• DATA IN THIS EXERCISE:
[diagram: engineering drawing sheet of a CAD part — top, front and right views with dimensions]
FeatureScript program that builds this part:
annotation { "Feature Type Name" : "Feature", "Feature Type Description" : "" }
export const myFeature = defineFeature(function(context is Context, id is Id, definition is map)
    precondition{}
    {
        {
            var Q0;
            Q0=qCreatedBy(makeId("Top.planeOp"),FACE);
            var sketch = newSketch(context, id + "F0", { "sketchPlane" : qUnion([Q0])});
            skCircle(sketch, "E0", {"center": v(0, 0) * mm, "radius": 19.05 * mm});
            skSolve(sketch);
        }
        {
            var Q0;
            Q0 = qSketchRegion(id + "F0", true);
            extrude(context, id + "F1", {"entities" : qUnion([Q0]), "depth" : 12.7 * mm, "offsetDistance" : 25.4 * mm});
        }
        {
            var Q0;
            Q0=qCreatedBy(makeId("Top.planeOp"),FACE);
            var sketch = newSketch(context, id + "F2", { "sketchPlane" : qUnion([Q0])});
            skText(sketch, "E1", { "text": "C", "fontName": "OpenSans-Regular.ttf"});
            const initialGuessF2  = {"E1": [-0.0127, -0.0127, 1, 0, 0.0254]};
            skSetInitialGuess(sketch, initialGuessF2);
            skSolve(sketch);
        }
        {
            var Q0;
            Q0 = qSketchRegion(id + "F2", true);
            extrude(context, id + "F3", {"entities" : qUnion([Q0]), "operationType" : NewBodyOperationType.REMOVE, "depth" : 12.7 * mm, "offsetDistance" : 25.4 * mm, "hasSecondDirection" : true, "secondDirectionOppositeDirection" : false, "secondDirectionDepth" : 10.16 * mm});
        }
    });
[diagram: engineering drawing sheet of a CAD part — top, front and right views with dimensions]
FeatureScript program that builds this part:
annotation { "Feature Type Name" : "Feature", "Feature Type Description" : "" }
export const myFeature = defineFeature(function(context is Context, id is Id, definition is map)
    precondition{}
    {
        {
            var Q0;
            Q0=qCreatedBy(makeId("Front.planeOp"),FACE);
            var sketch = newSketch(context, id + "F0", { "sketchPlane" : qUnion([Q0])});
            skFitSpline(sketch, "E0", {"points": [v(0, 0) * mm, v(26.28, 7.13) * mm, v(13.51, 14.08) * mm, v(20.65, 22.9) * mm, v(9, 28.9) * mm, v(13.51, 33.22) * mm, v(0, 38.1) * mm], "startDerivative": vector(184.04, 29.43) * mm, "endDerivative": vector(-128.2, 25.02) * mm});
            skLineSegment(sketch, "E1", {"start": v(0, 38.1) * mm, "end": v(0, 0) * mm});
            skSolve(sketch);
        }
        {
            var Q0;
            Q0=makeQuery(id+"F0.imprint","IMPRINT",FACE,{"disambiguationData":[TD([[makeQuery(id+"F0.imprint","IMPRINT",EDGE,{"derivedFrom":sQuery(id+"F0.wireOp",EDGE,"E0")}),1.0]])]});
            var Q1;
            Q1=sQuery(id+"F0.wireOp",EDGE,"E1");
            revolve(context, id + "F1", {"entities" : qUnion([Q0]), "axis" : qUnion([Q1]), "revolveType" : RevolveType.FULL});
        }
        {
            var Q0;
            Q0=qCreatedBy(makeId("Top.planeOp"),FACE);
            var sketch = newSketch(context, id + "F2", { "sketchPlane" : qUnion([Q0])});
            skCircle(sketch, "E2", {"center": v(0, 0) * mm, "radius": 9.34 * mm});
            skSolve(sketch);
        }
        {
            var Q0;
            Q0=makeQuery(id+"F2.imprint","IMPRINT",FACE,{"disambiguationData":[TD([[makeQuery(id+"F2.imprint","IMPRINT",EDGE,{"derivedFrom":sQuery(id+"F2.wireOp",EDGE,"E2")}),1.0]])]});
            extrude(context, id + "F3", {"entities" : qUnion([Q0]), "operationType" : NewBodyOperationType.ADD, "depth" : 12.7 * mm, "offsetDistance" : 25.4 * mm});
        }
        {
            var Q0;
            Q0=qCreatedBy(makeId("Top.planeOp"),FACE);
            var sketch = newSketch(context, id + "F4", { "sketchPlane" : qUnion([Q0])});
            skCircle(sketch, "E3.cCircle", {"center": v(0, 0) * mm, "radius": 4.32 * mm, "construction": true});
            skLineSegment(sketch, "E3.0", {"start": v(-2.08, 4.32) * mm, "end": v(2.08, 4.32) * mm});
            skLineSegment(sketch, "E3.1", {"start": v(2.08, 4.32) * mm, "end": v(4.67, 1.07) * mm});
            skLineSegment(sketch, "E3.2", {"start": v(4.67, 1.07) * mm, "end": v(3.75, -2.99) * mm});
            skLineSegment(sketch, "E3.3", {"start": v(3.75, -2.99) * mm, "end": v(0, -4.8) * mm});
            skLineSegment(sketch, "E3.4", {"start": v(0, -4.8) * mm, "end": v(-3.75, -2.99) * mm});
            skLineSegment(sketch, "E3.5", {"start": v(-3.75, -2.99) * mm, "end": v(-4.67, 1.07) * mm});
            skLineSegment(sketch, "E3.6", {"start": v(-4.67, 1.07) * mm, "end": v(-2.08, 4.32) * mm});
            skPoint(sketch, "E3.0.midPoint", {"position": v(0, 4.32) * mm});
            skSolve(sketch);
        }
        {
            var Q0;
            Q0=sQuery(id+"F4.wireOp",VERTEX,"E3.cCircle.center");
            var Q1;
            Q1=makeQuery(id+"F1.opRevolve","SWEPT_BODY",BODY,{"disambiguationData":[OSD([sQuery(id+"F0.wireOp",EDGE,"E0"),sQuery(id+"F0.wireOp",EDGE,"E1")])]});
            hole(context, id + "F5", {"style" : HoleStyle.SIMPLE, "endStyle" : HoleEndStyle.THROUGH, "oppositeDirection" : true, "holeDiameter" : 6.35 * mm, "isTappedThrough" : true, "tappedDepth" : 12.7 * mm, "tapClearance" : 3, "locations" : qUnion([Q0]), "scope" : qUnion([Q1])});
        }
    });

• WHAT YOU ARE ASKED TO DO: Please find every line in the records above that contains the string "sQuery" and copy each of those lines.

• RESULT OF THIS TASK:
            Q0=makeQuery(id+"F0.imprint","IMPRINT",FACE,{"disambiguationData":[TD([[makeQuery(id+"F0.imprint","IMPRINT",EDGE,{"derivedFrom":sQuery(id+"F0.wireOp",EDGE,"E0")}),1.0]])]});
            Q1=sQuery(id+"F0.wireOp",EDGE,"E1");
            Q0=makeQuery(id+"F2.imprint","IMPRINT",FACE,{"disambiguationData":[TD([[makeQuery(id+"F2.imprint","IMPRINT",EDGE,{"derivedFrom":sQuery(id+"F2.wireOp",EDGE,"E2")}),1.0]])]});
            Q0=sQuery(id+"F4.wireOp",VERTEX,"E3.cCircle.center");
            Q1=makeQuery(id+"F1.opRevolve","SWEPT_BODY",BODY,{"disambiguationData":[OSD([sQuery(id+"F0.wireOp",EDGE,"E0"),sQuery(id+"F0.wireOp",EDGE,"E1")])]});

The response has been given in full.